The fifth at bar 48 on the other hand does not contract but forms part of an ongoing sequence and must, as we seem to agree, be perfect. But how do the following limbs of the sequence differ in the constraints that are placed on consonance and contrapuntal perfection? Wibberley cites Aaron in support of his claim [15] that “None of this means, however, that diminished fifths were to be completely banned from composed music; it simply means that perfect consonances did not admit them, and that where perfect consonances were to be attained [my emphasis] such intervals had to be eliminated.” If this chain of fifths is not a prime, and literally text-book, candidate for “where perfect consonances were to be attained,” I don’t know what is. Having accepted the B in 48 by the rules of consonance [4], his version presents both a linear tritone and a simultaneous diminished 5th in a standard sequential progression, and thus merely pushes further on the crisis that was avoided at bar 48. He invokes a lower status for the relationship between the upper parts, which might be acceptable when the main contrapuntal relationship was between the lower two. Indeed, diminished fifths sometimes occur either, as Wibberley puts it, between upper parts that are supported from below, or, as I would more often prefer to put it, when the primary contrapuntal cadence, the 6th to 8ve between the lower parts, has an added part above, e.g.:

[discantus] F E
[2nd discantus] B C
[tenor] D C

But he fails to recognise that the Josquin passage does not meet those criteria, because its unique feature is that two primary and non-cadential contrapuntal progressions are superimposed, and that the upper part therefore cannot be treated as subsidiary.

--- Work to be completed ---
Could you repeat the excerpt on diminished fifths in the Josquin passage word for word, from start to finish? You won't need the material that comes next.

--- Provided material ---
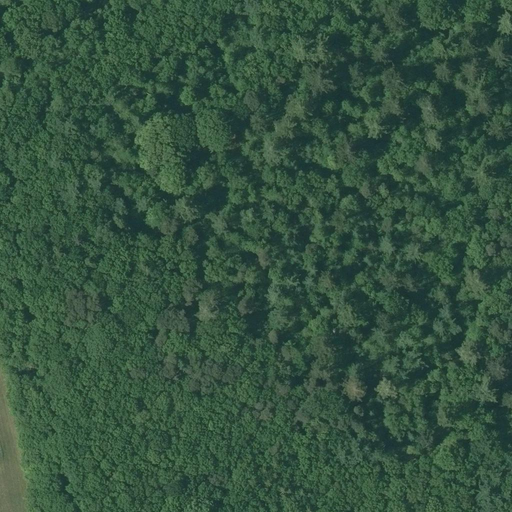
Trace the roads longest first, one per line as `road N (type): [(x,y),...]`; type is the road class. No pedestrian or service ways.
road 1 (track): [(76,511),(32,353),(11,181),(0,159)]
road 2 (track): [(105,0),(0,65)]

--- The completed task ---
The fifth at bar 48 on the other hand does not contract but forms part of an ongoing sequence and must, as we seem to agree, be perfect. But how do the following limbs of the sequence differ in the constraints that are placed on consonance and contrapuntal perfection? Wibberley cites Aaron in support of his claim [15] that “None of this means, however, that diminished fifths were to be completely banned from composed music; it simply means that perfect consonances did not admit them, and that where perfect consonances were to be attained [my emphasis] such intervals had to be eliminated.” If this chain of fifths is not a prime, and literally text-book, candidate for “where perfect consonances were to be attained,” I don’t know what is. Having accepted the B in 48 by the rules of consonance [4], his version presents both a linear tritone and a simultaneous diminished 5th in a standard sequential progression, and thus merely pushes further on the crisis that was avoided at bar 48. He invokes a lower status for the relationship between the upper parts, which might be acceptable when the main contrapuntal relationship was between the lower two. Indeed, diminished fifths sometimes occur either, as Wibberley puts it, between upper parts that are supported from below, or, as I would more often prefer to put it, when the primary contrapuntal cadence, the 6th to 8ve between the lower parts, has an added part above, e.g.:

[discantus] F E
[2nd discantus] B C
[tenor] D C

But he fails to recognise that the Josquin passage does not meet those criteria, because its unique feature is that two primary and non-cadential contrapuntal progressions are superimposed, and that the upper part therefore cannot be treated as subsidiary.